Hong Kong’s unique winter barbecue season through the years
As Hong Kong’s barbecue season – with all its unique attributes – gets under way, so too do the feral pig raids on the mountains of detritus
On weekends, more popular locations – those closest to a bus stop being in highest demand – get staked out well in advance; as the old military adage goes, “Time spent in recce is never wasted,” and so it is with sourcing the best barbecue spots. At prime times of year – such as now – usual practice is for an advance party to pounce upon a chosen brazier and nearby picnic table quite early in the morning, and then prepare at leisure for the eventual gathering. Friends and relatives can then drift in at their convenience for a get-together that will really only start swinging much later in the afternoon, and likely continue well into the night.
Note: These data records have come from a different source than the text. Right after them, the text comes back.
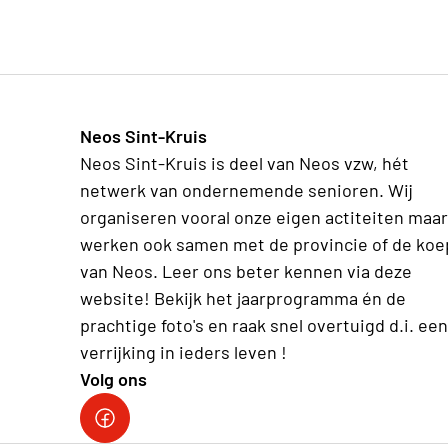
Neos Sint-Kruis
Neos Sint-Kruis is deel van Neos vzw, hét
netwerk van ondernemende senioren. Wij
organiseren vooral onze eigen actiteiten maar
werken ook samen met de provincie of de koe
van Neos. Leer ons beter kennen via deze
website! Bekijk het jaarprogramma én de
prachtige foto's en raak snel overtuigd d.i. een
verrijking in ieders leven !
Volg ons
Facebook Neos Sint-Kruis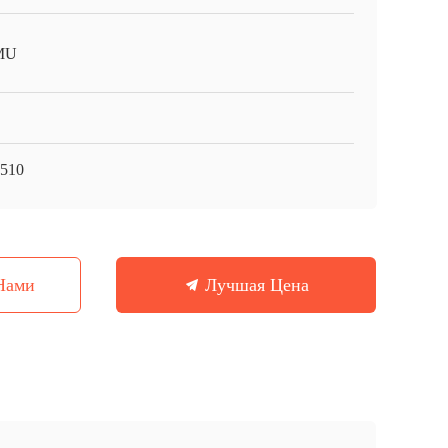
MU
510
Нами
Лучшая Цена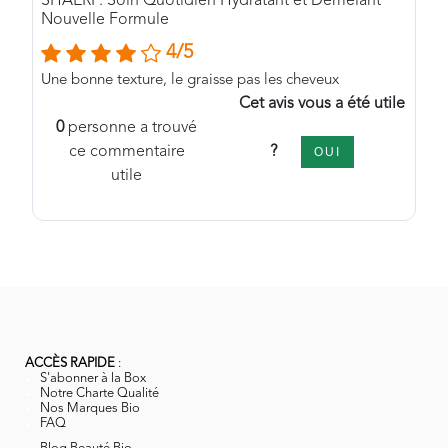
SHAERI : Soin Quotidien Hydratant et Démêlant
Nouvelle Formule
4/5
Une bonne texture, le graisse pas les cheveux
Cet avis vous a été utile
0
personne a trouvé
?
ce commentaire
OUI
utile
ACCÈS RAPIDE
:
S'abonner à la Box
Notre Charte Qualité
Nos Marques Bio
FAQ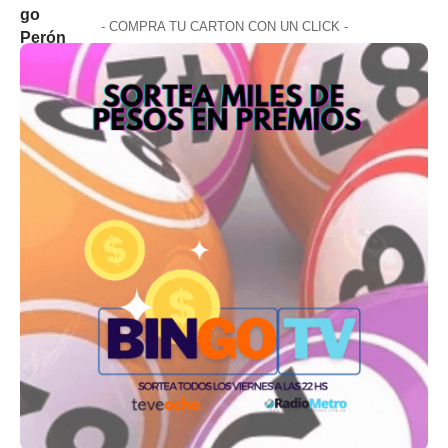
- COMPRA TU CARTON CON UN CLICK -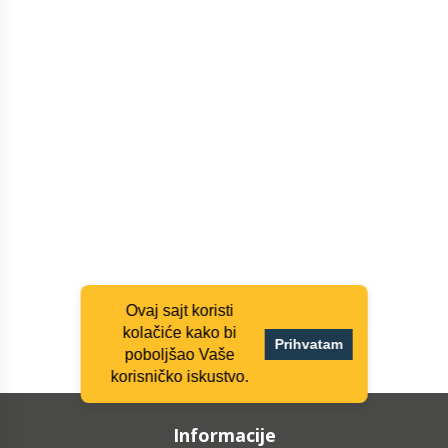
Ovaj sajt koristi
kolačiće kako bi
Prihvatam
poboljšao Vaše
korisničko iskustvo.
Informacije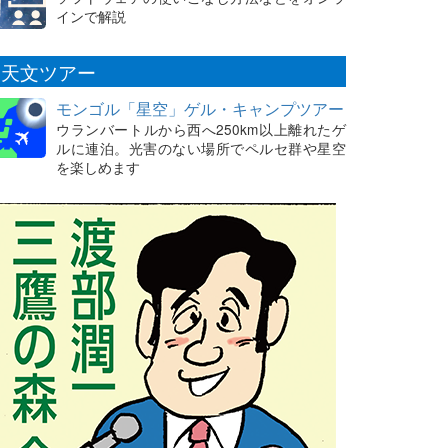
インで解説
天文ツアー
モンゴル「星空」ゲル・キャンプツアー
ウランバートルから西へ250km以上離れたゲ
ルに連泊。光害のない場所でペルセ群や星空
を楽しめます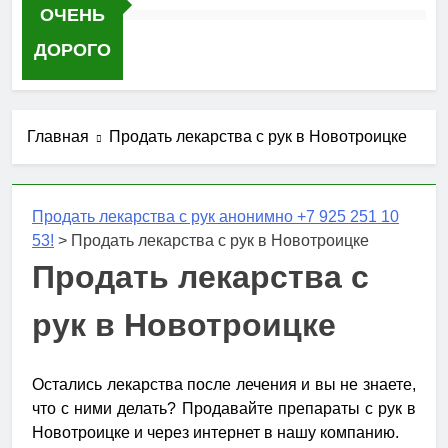
ОЧЕНЬ
ДОРОГО
Главная
Продать лекарства с рук в Новотроицке
Продать лекарства с рук анонимно +7 925 251 10
53!
>
Продать лекарства с рук в Новотроицке
Продать лекарства с
рук в Новотроицке
Остались лекарства после лечения и вы не знаете,
что с ними делать? Продавайте препараты с рук в
Новотроицке и через интернет в нашу компанию.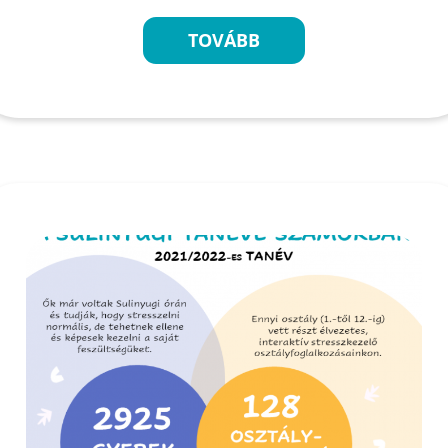
TOVÁBB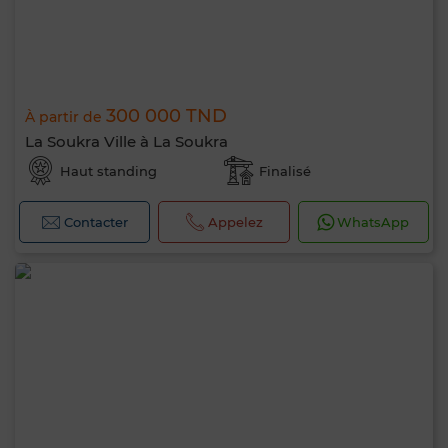
300 000 TND
À partir de
La Soukra Ville à La Soukra
Haut standing
Finalisé
Contacter
Appelez
WhatsApp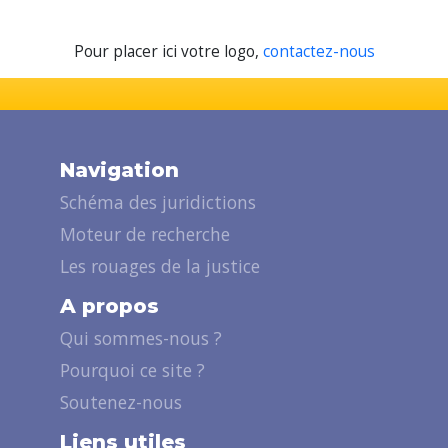
Pour placer ici votre logo,
contactez-nous
Navigation
Schéma des juridictions
Moteur de recherche
Les rouages de la justice
A propos
Qui sommes-nous ?
Pourquoi ce site ?
Soutenez-nous
Liens utiles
Barbecue cooking varies greatly from country to country; each has its own distinct customs. South Africa and Australia, in particular, evolved distinctive “braai” or “barbie” customs and preferences, respectively, that remain embedded aspects of their national cultures. In these places, meat and other items are usually cooked on a flat metal plate placed over the heat source, or on a mesh grill; molten fat would periodically drop onto the coals, followed by a sudden flash of flame and heat.
Until recent years, the men of the household typically presided over meat production amid the smoke. Women were relegated to fixing up the salads and whatever else was to accompany the burnt offerings their menfolk eventually produced.
In a Hong Kong-style barbecue, cooking methods are different. Meat and other items are typically skewered onto metal prongs then grilled, to various degrees of skill, over charcoal fires that have guttered down to a pile of glowing embers. From pork chops, beef ribs and chicken-wing joints to sausages of various sizes and cobs of sweetcorn, the list of usual barbecue items is extensive. Bottles of syrup or honey are usually bought as well to baste the meat; a delicious caramelised/carbonised crust develops on the surface of whatever it may be that is being grilled.
From the mid-19th century, charcoal was widely produced locally – timber used for the purpose was mostly imported from Southeast Asia; British North Borneo (modern Sabah) was a major supplier. Sold as a commonplace domestic kitchen fuel until its use was superseded by cheaper kerosene from the late 1940s, charcoal is now almost exclusively used for barbecues.